### BRIEF
Copy the text of all the data below word for word, and leave the pictures out of your answer.

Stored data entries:
****************

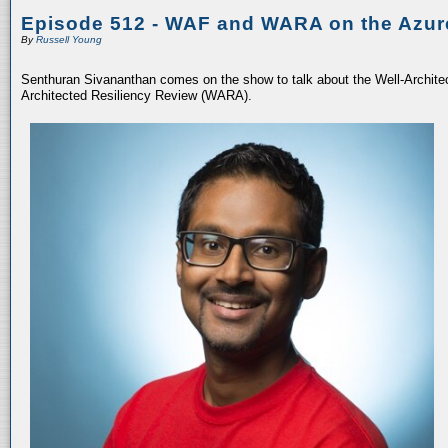
Episode 512 - WAF and WARA on the Azur
By
Russell Young
Senthuran Sivananthan comes on the show to talk about the Well-Archit
Architected Resiliency Review (WARA).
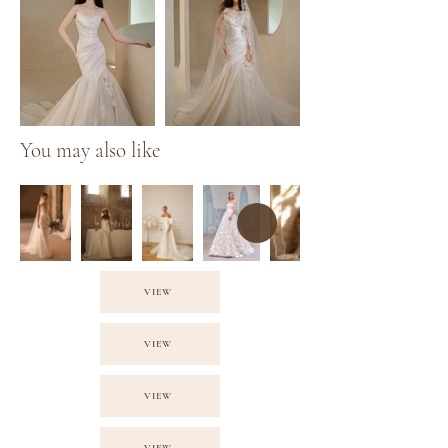
You may also like
VIEW
VIEW
VIEW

****************

### OUTPUT OF THE EXERCISE
Episode 512 - WAF and WARA on the Azur
By
Russell Young
Senthuran Sivananthan comes on the show to talk about the Well-Archit
Architected Resiliency Review (WARA).
You may also like
VIEW
VIEW
VIEW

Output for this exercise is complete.